Cómo usarla: una cucharadita de polvo de moringa incorporada a la sopa fuera del fuego, batida en un smoothie o emulsionada en un aliño de limón y aceite de oliva. O en infusión: nuestras infusiones de moringa usan hoja ecológica de granjas de Sri Lanka, secada a la sombra para conservar color y sabor.
Lo que importa más que todo lo anterior
Si quieres ser amable con tu hígado, las intervenciones con la evidencia más sólida no son alimentos que añades. Son, más o menos por orden de impacto:
- El alcohol. Ninguna lista de alimentos lo compensa. Reducir el consumo es el cambio dietético más consecuente que existe.
- El azúcar añadido, y la fructosa en particular. Las bebidas azucaradas se metabolizan en gran parte en el hígado y están fuertemente asociadas con la acumulación de grasa allí.
- Una composición corporal estable y saludable y el movimiento regular, ambos asociados de forma consistente con mejores medidas hepáticas.
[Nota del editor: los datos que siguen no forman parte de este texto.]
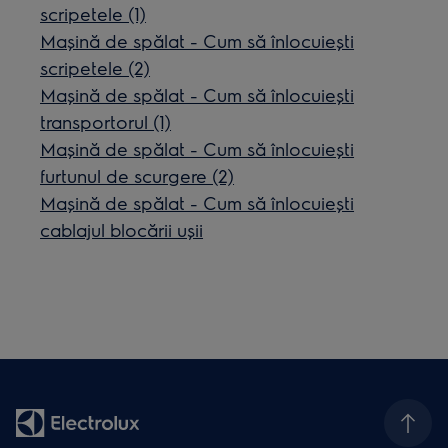
scripetele (1)
Mașină de spălat - Cum să înlocuiești
scripetele (2)
Mașină de spălat - Cum să înlocuiești
transportorul (1)
Mașină de spălat - Cum să înlocuiești
furtunul de scurgere (2)
Mașină de spălat - Cum să înlocuiești
cablajul blocării ușii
- Cuidado con los suplementos. Contra toda intuición, los extractos botánicos en dosis altas son una causa reconocida de daño hepático inducido por sustancias. «Natural» no es una categoría de seguridad. Esa es una razón real para preferir la cantidad alimentaria de una planta frente a extractos concentrados.
La conclusión
Sáltate los protocolos. Come plantas y fermentados, toma el café solo, ve con calma con el alcohol y el azúcar, y trata la moringa como tratarías cualquier otra verdura de hoja densa en nutrientes: como un buen hábito, no como una intervención. Tu hígado ya está haciendo el trabajo. Tu tarea consiste sobre todo en no ponérselo más difícil.
Si te preocupa tu hígado, o tienes resultados anómalos en un análisis de sangre, esa es una conversación para tu médico y no para una lista de la compra.
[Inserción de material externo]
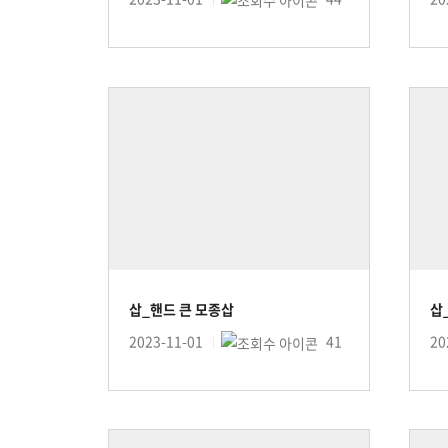
삽_핸드 큰 모종삽
삽
2023-11-01
41
20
Estas afirmaciones no han sido evaluadas por la Food and Drug Administration de Estados Unidos. Este producto no está destinado a diagnosticar, tratar, curar ni prevenir ninguna enfermedad. Aunque existe investigación prometedora sobre la moringa y alimentos similares, preferimos centrarnos en sus cualidades nutricionales.
Consulta siempre a un profesional sanitario antes de modificar tu alimentación, especialmente si estás embarazada, en período de lactancia o en tratamiento por alguna afección médica.